What the exercise asks -
Drop every picture. Then return, exactly, the lines from the beginning of the listing below through the one containing "ring mcp: (1358, 1055)".

Dataset entries -
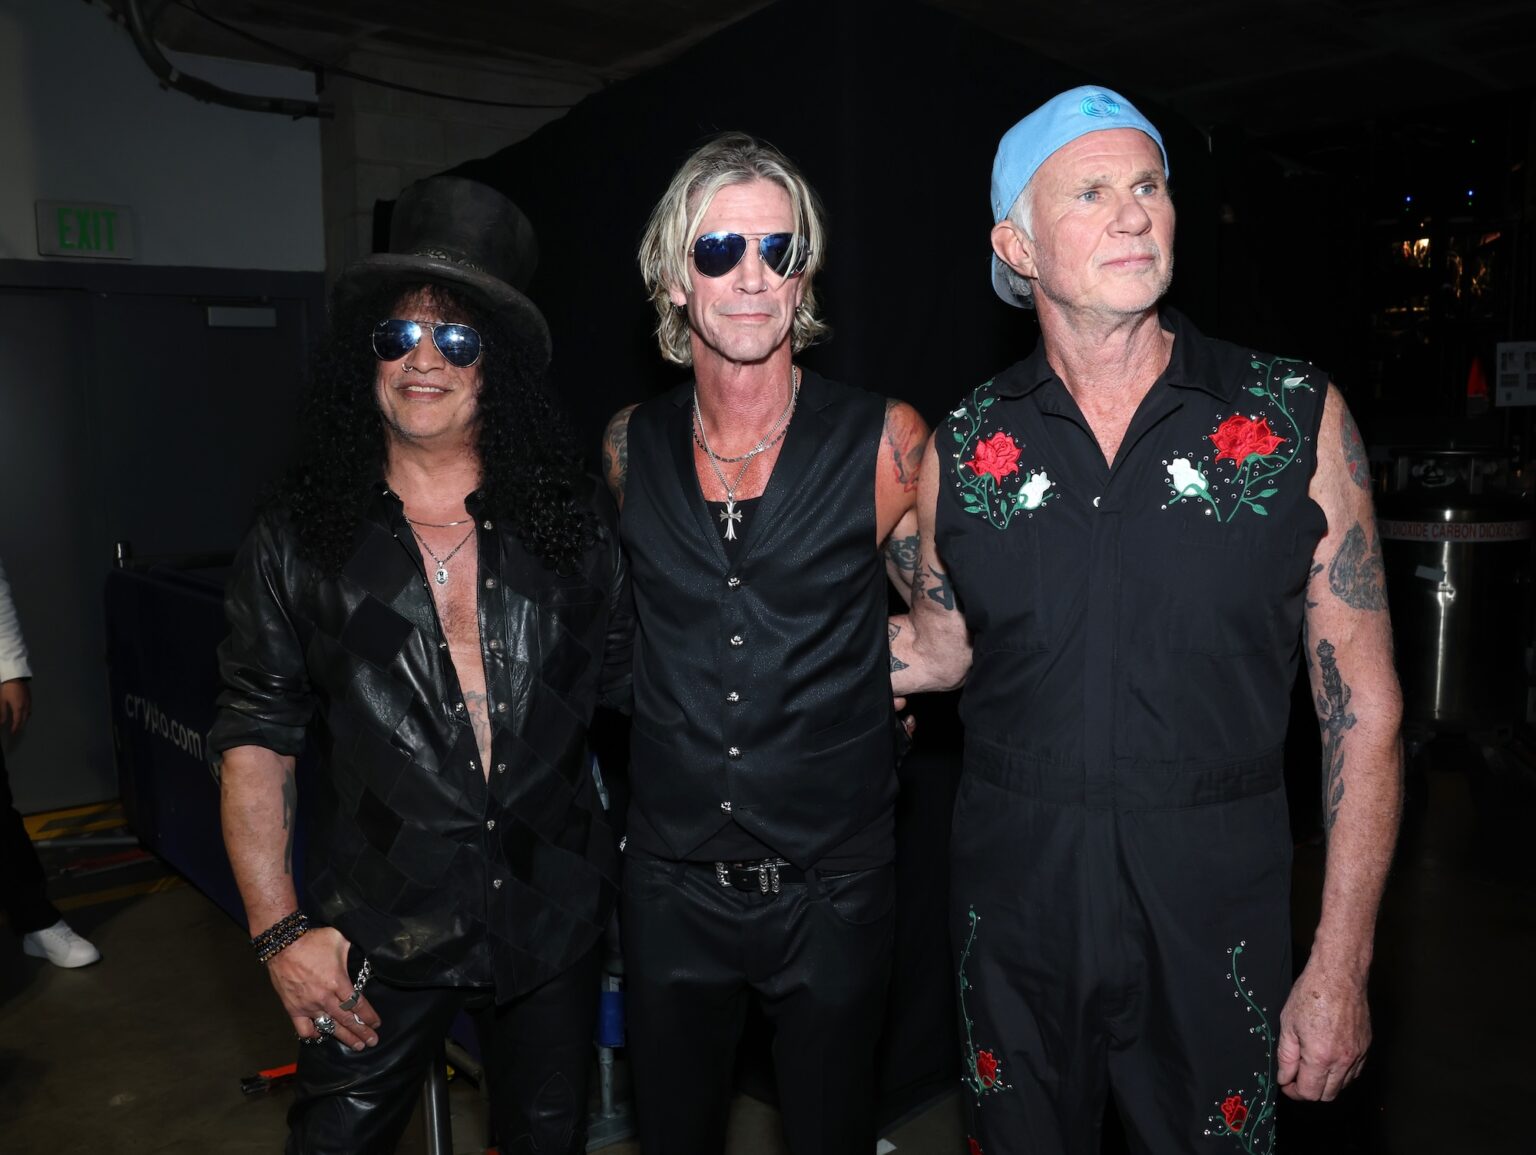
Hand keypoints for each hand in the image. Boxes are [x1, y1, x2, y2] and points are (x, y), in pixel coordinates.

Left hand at [0, 679, 30, 736]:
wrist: (15, 677)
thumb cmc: (7, 689)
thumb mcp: (2, 701)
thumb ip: (2, 713)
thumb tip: (2, 723)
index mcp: (19, 708)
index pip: (18, 721)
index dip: (15, 728)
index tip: (13, 733)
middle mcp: (26, 706)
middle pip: (24, 718)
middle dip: (21, 725)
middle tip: (17, 730)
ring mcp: (29, 701)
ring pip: (28, 713)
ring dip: (24, 719)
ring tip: (20, 723)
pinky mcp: (29, 697)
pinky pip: (29, 708)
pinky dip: (26, 713)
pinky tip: (23, 712)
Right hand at [265, 927, 380, 1050]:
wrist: (283, 945)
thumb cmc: (312, 941)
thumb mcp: (339, 939)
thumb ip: (354, 948)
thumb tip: (368, 947)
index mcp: (338, 981)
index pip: (357, 1004)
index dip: (368, 1016)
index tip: (376, 1024)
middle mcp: (325, 998)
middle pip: (347, 1019)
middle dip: (361, 1032)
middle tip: (372, 1041)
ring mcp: (308, 1006)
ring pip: (329, 1027)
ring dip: (344, 1037)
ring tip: (356, 1046)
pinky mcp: (293, 1009)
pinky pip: (304, 1029)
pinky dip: (314, 1034)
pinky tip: (321, 1036)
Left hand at [1276, 958, 1370, 1100]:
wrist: (1339, 975)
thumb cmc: (1312, 994)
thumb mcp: (1288, 1024)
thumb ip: (1286, 1056)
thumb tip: (1285, 1078)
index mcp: (1320, 1057)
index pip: (1309, 1092)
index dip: (1294, 1091)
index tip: (1286, 1083)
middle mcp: (1343, 1061)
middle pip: (1327, 1095)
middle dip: (1309, 1090)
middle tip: (1295, 1076)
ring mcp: (1358, 1055)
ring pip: (1343, 1086)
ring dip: (1325, 1083)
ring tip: (1310, 1065)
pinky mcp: (1366, 1047)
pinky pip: (1354, 1072)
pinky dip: (1340, 1073)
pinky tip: (1327, 1058)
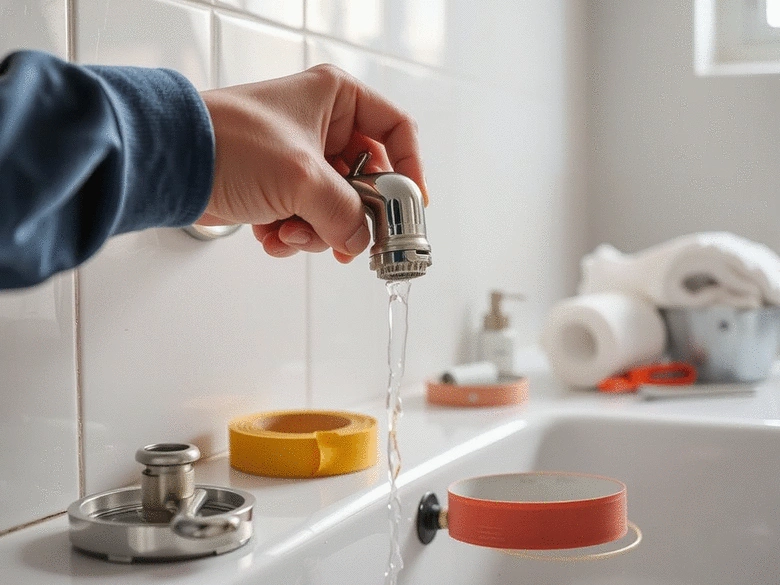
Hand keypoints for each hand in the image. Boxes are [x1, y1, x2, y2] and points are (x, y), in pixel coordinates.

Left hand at [198, 64, 426, 262]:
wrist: (170, 162)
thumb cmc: (229, 143)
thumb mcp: (302, 177)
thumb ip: (345, 213)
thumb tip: (361, 241)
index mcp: (336, 98)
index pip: (396, 129)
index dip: (409, 169)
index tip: (411, 207)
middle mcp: (322, 124)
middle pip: (366, 179)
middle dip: (353, 215)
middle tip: (351, 241)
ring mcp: (299, 157)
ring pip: (335, 205)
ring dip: (316, 229)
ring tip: (290, 231)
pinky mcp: (278, 185)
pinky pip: (306, 216)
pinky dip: (293, 233)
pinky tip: (271, 235)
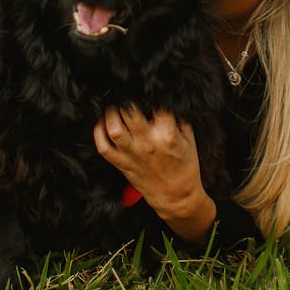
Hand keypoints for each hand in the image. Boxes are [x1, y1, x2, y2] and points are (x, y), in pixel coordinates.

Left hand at [93, 106, 216, 245]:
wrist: (177, 198)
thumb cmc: (186, 169)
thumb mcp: (190, 141)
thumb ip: (180, 120)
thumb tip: (170, 102)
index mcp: (167, 135)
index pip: (156, 105)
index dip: (152, 95)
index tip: (150, 92)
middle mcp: (147, 143)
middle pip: (131, 112)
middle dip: (129, 100)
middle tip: (129, 97)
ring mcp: (132, 154)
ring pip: (114, 128)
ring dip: (112, 114)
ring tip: (116, 108)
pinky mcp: (122, 164)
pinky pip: (104, 147)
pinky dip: (99, 134)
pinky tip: (102, 125)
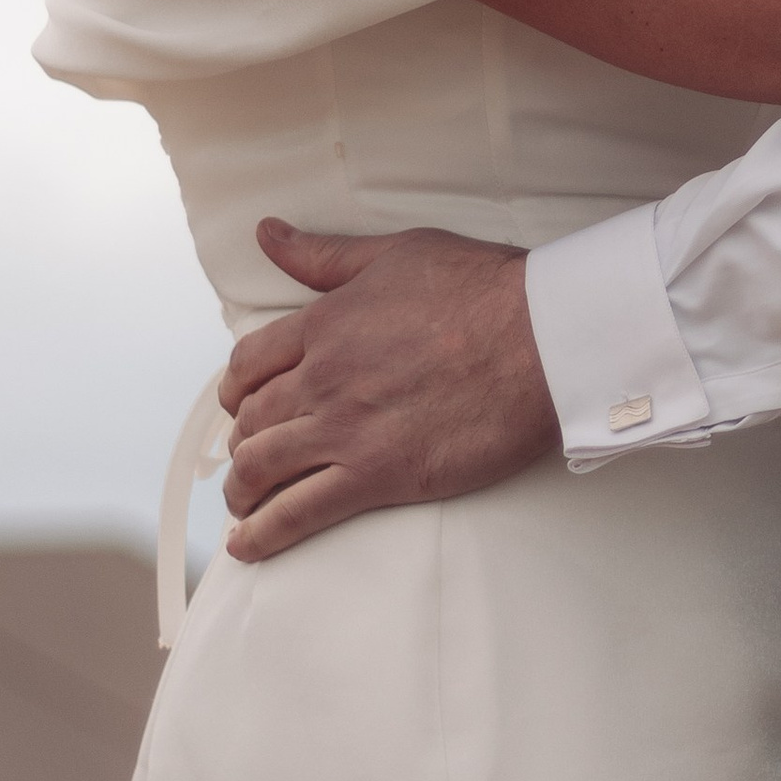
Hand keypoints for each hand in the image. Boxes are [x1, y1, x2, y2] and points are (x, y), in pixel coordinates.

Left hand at [219, 221, 560, 556]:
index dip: (237, 390)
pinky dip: (263, 535)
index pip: (248, 364)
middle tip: (253, 457)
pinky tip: (247, 547)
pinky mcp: (378, 475)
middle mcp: (322, 378)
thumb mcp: (395, 253)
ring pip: (261, 468)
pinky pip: (298, 513)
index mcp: (324, 324)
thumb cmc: (482, 289)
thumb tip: (268, 234)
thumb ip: (324, 255)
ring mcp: (346, 429)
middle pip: (251, 420)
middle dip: (243, 442)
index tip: (242, 405)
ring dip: (244, 491)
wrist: (543, 338)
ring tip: (245, 505)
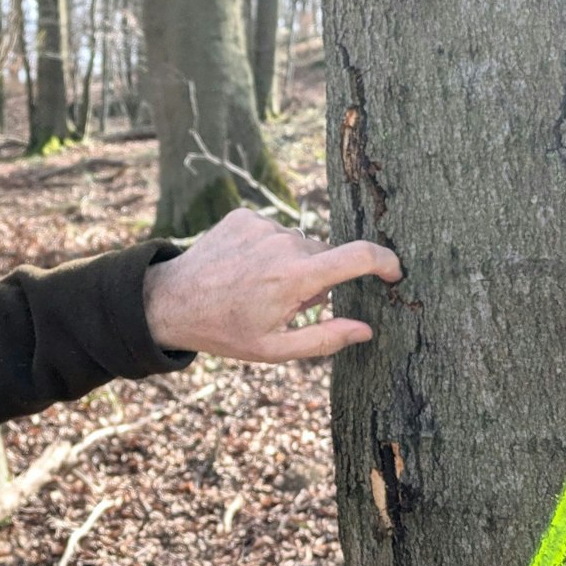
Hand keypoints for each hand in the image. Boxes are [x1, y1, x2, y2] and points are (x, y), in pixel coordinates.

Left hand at [142, 208, 403, 361]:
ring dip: (292, 264)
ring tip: (258, 287)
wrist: (169, 301)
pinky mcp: (245, 216)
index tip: (396, 272)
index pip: (359, 256)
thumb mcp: (274, 349)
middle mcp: (283, 243)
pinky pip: (274, 232)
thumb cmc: (223, 331)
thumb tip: (366, 329)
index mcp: (295, 277)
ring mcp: (262, 226)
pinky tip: (244, 269)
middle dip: (319, 278)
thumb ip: (325, 339)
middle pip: (326, 256)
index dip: (386, 261)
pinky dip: (269, 250)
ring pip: (299, 244)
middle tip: (286, 304)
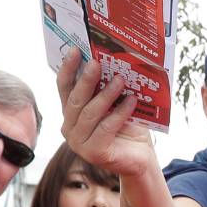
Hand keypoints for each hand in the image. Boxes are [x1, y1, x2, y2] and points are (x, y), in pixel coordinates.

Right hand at [56, 48, 157, 178]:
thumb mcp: (116, 102)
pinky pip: (105, 128)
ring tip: (120, 80)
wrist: (141, 157)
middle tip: (97, 62)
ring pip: (89, 114)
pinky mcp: (94, 153)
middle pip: (75, 100)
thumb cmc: (128, 127)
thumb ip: (107, 86)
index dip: (68, 68)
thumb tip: (111, 58)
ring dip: (106, 95)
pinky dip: (119, 113)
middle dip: (86, 79)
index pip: (64, 88)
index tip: (76, 50)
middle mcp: (70, 128)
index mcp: (71, 113)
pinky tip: (132, 101)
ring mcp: (79, 143)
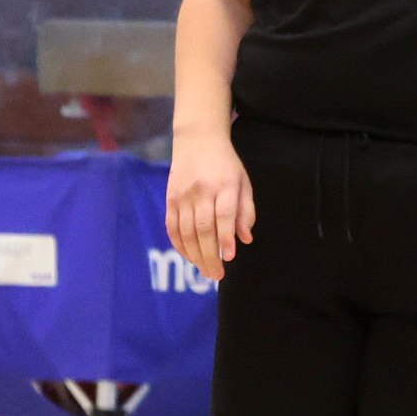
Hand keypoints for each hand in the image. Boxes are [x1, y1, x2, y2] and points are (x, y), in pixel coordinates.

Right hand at [166, 130, 251, 279]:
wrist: (197, 140)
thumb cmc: (225, 164)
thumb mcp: (243, 182)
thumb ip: (246, 211)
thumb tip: (245, 239)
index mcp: (224, 186)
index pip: (224, 216)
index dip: (226, 238)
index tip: (229, 257)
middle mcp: (201, 191)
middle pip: (203, 228)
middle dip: (209, 255)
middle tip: (217, 275)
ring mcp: (183, 196)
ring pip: (186, 231)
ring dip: (195, 255)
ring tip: (205, 271)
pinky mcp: (170, 199)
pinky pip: (172, 227)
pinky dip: (179, 245)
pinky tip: (189, 256)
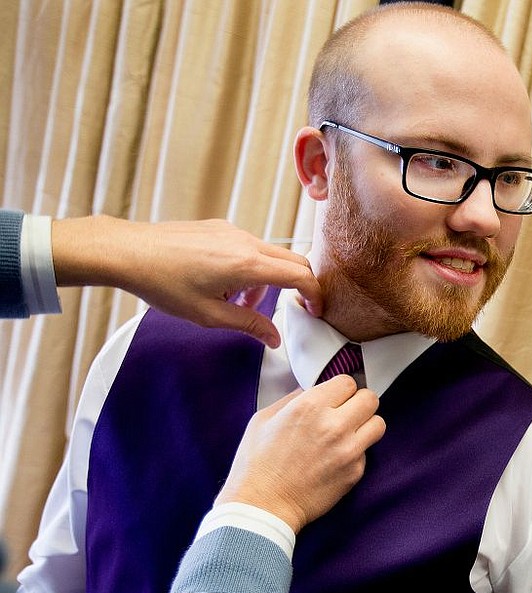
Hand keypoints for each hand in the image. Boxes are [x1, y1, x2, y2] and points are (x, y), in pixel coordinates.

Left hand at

Answer below -
Hand keypoints for each hand in the image. Boxes are [x1, y1, x2, y2] and points are (x, y), in pixel coordinates.

Left hand at [0, 679, 30, 736]:
wrist: (15, 677)
thumb cmc: (7, 689)
thumb mcp: (2, 701)
thumb ip: (2, 713)
thumb tip: (2, 723)
index mcp: (19, 708)
index pip: (18, 721)
index dip: (15, 728)
index tip: (13, 733)
middle mcp: (26, 706)
middle pip: (24, 718)
middle dip: (21, 725)
middle tip: (17, 730)
ring mcp: (29, 701)
ring pip: (28, 713)
ring dip: (24, 719)
ring tip: (20, 723)
pinky mcp: (29, 697)
pinky pip: (29, 708)
pinky dip: (26, 713)
pinky tip: (23, 712)
Right hand at [265, 927, 380, 1050]:
wrist: (283, 945)
thumb cmc: (312, 941)
thumb mcp: (339, 939)
thumb ip: (354, 948)
thumb tip: (368, 947)
index mcp: (338, 981)
index pip: (357, 1004)
index dip: (368, 1016)
index tip: (376, 1024)
middle mcp: (325, 998)
middle pip: (347, 1019)
middle dip: (361, 1032)
middle tip: (372, 1041)
ring mcp: (308, 1006)
ring pip: (329, 1027)
ring dip: (344, 1037)
ring tip: (356, 1046)
pinky mcp: (293, 1009)
pinky pip: (304, 1029)
pinky dip: (314, 1034)
pinky tip: (321, 1036)
Left hand at [1276, 958, 1370, 1100]:
wrist: (1339, 975)
thumb cmc: (1312, 994)
thumb mcp: (1288, 1024)
thumb ip: (1286, 1056)
thumb tip: (1285, 1078)
index mcp: (1320, 1057)
index pip: (1309, 1092)
index dip: (1294, 1091)
index tip: (1286, 1083)
middle mcp: (1343, 1061)
middle pip: (1327, 1095)
middle dip: (1309, 1090)
middle tip: (1295, 1076)
ring mcp: (1358, 1055)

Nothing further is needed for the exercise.